そして右翼側の兵力をあえて薄くすることで上で、敵軍の主力を引きつけ、丘の兵力が薄くなった時に一気に攻勢を仕掛け、丘にいるロイド男爵を捕らえる。
つまり、キバの常套手段である、敵を分断させた上での各個撃破作戦であった。
しかし、この作戦には三つの課題があった。
一つ目の課題は、ロイド男爵が丘に兵士を多く残してしまえば、各個撃破のための「局地的に兵力が上回っている状態」が生まれないことだ。
極論、ロイド男爵が五千人の兵士を手元に残せば、アルザス軍が全軍で奇襲しても各個撃破はできない。基本的には丘の上という有利な場所にいる敵に対して、同数の敵で勝つことはできないからだ。だからとにかく丘の上に布陣するの男爵軍の兵士を少なくさせる必要があった。
二つ目の課題は、このあたりは視界が良いため、丘にアルザス軍が近づいた時点で奇襲がバレてしまうことだ。散り散りになっていた他の兵士たちが戻ってきてしまえば敵軍の方が多い以上、挟み撃ちにあってしまう。
三つ目の課題は、アルザス軍の右翼側はたった千人で、敵の主力三千、そして追加で高地からくるであろう援軍数千と戦い、時間を稼ぐ必要があるということだ。
そこで、キバはこれらの課題を解決するために、いくつか策を用意した。
まずは兵士を少なく見せかけた。
実は先の辺境伯との戦いで、アルザスの兵力はほとんど減っておらず、ほぼ五千人の兵士をそのまま温存していた。しかし、高地に布陣した時点で、二千人を丘から少し離れた場所に隠し、兵力が減っていると見せかけたのだ。
それにより、敵にアルザスの兵力を過小評価させ、兵士の振り分けを間違えさせることができた。
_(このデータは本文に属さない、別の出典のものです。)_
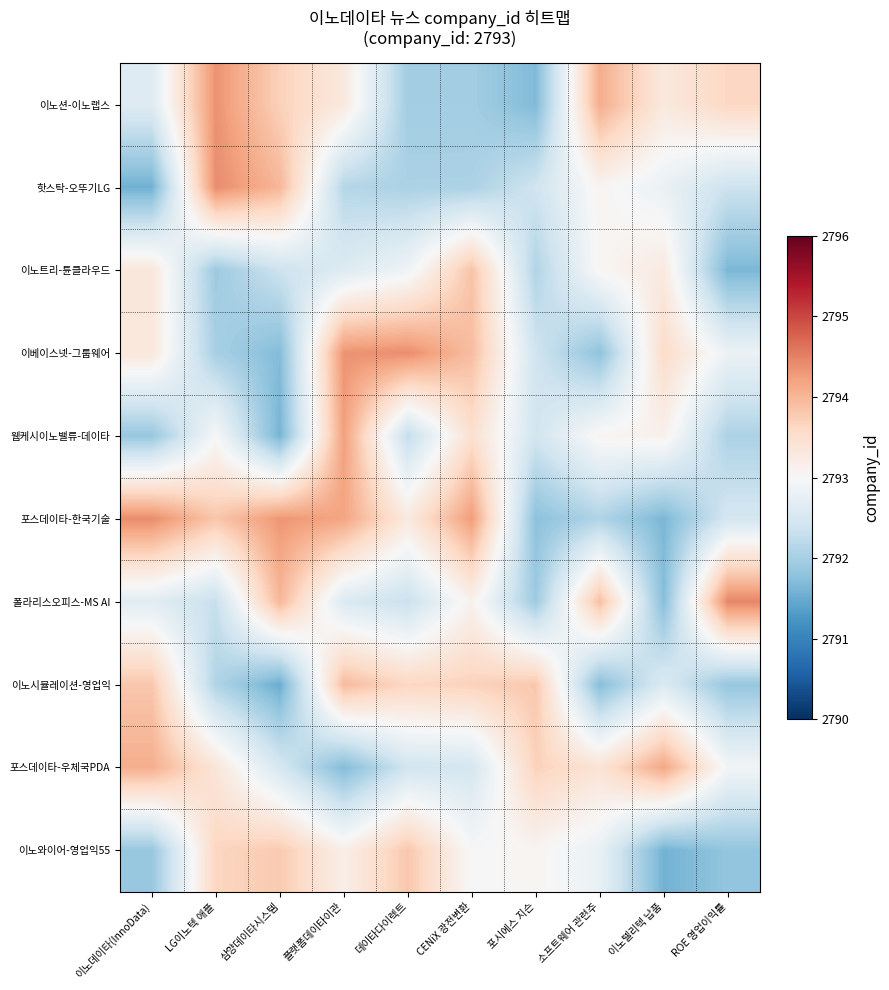

Which has a higher value, 이노데이타(InnoData) or 삼양데이타시스템?

삼양데이타시스템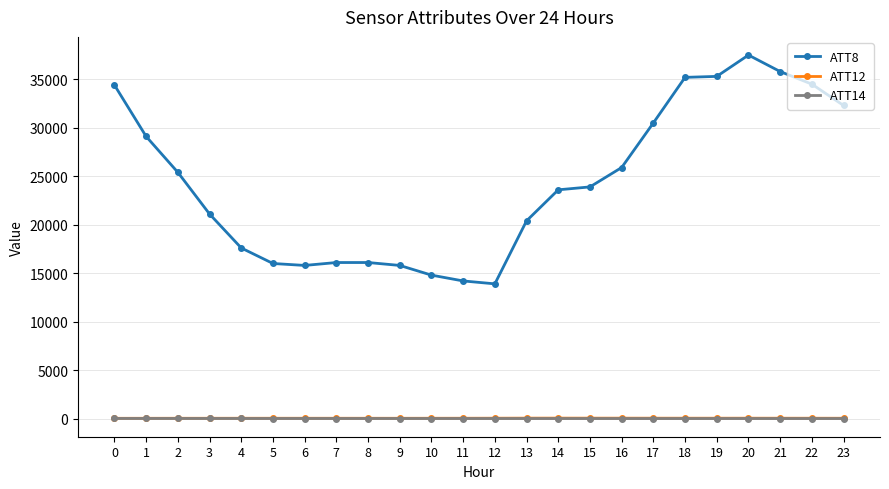

Does the chart display data point markers on the line(s)?

Yes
実際、ロイド男爵は、丘に残すは兵力は千人で十分と思い、他を攻撃に回してしまった。
次に、奇襲を成功させるために利用したのが、霧である。
キバは、この丘の近辺では雨が降った日の翌朝、霧が出ることを知っていた。
だから雨が降った日の夕方に、和平交渉を持ちかけて敵を挑発、夜か翌日の朝に会戦を挑ませるように仕向けた。
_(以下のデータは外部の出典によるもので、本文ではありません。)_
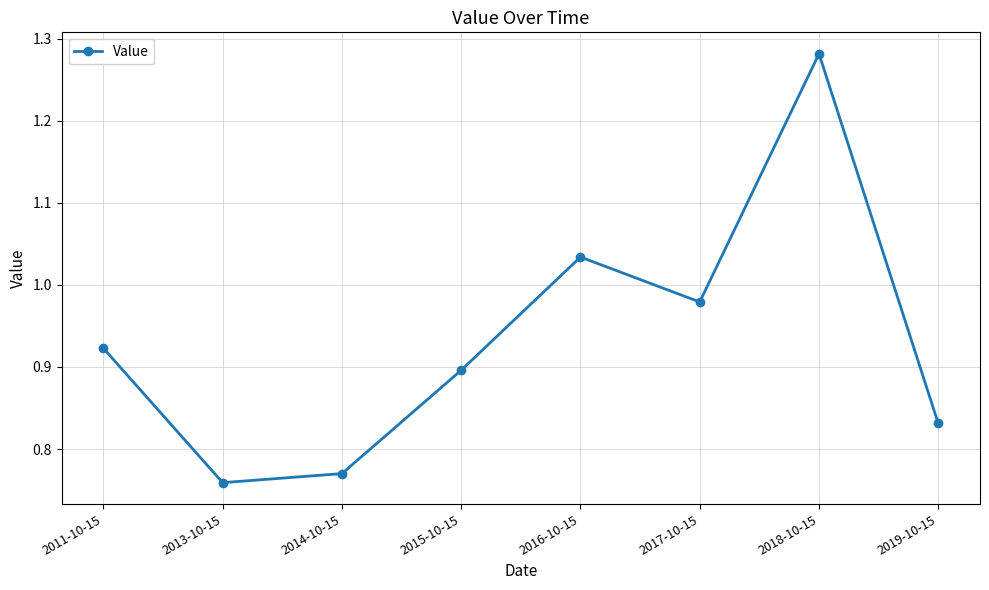

What is the sum of all values?

7.5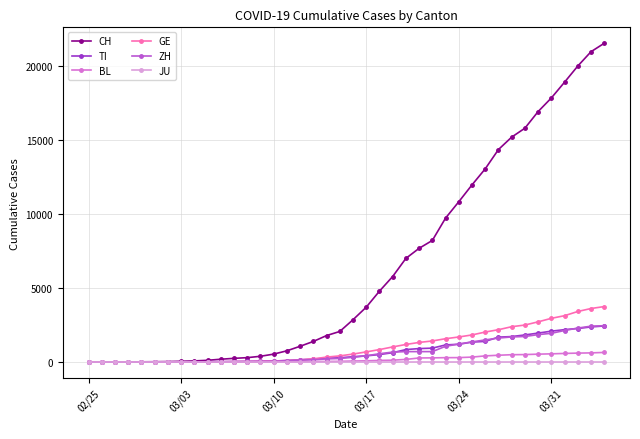

What is the maximum value for ZH?

2461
これにより、隠した二千人をロイド男爵に気がつかれることなく、丘へ奇襲させることに成功したのである。
そして最後に、千人の少ない兵士で、男爵軍の主力三千に加え、高地からの援軍三千の合計六千を引きつけるための罠。
それが偽装退却だった。
機動力のあるベッテルハイム軍は、巧みに偽装退却を行い、霧の中で敵軍を翻弄し時間を稼いだのだ。
ベッテルハイム軍は完璧に統率が取れている上に、とんでもない速さで兵士を進めることができる。
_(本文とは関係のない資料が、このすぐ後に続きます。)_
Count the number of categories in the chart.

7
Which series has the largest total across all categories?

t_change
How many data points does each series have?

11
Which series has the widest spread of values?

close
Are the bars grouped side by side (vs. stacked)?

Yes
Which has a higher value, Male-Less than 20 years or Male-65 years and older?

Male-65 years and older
一方、ロイド男爵軍の兵士は傭兵の寄せ集めに過ぎず統制が取れていなかったので、ベッテルハイムの背後を掴みきれなかったのだ。
――ロイド男爵軍は破竹の勢いで進んでいると思いきや、単に追っかけ回させられていただけなのである。
これらの結果、見事に本陣への奇襲は成功。
指導者であるロイド男爵を捕らえたことで、戦は幕を閉じたのである。
一万の敵を、巧みに翻弄したキバの圧勝だった。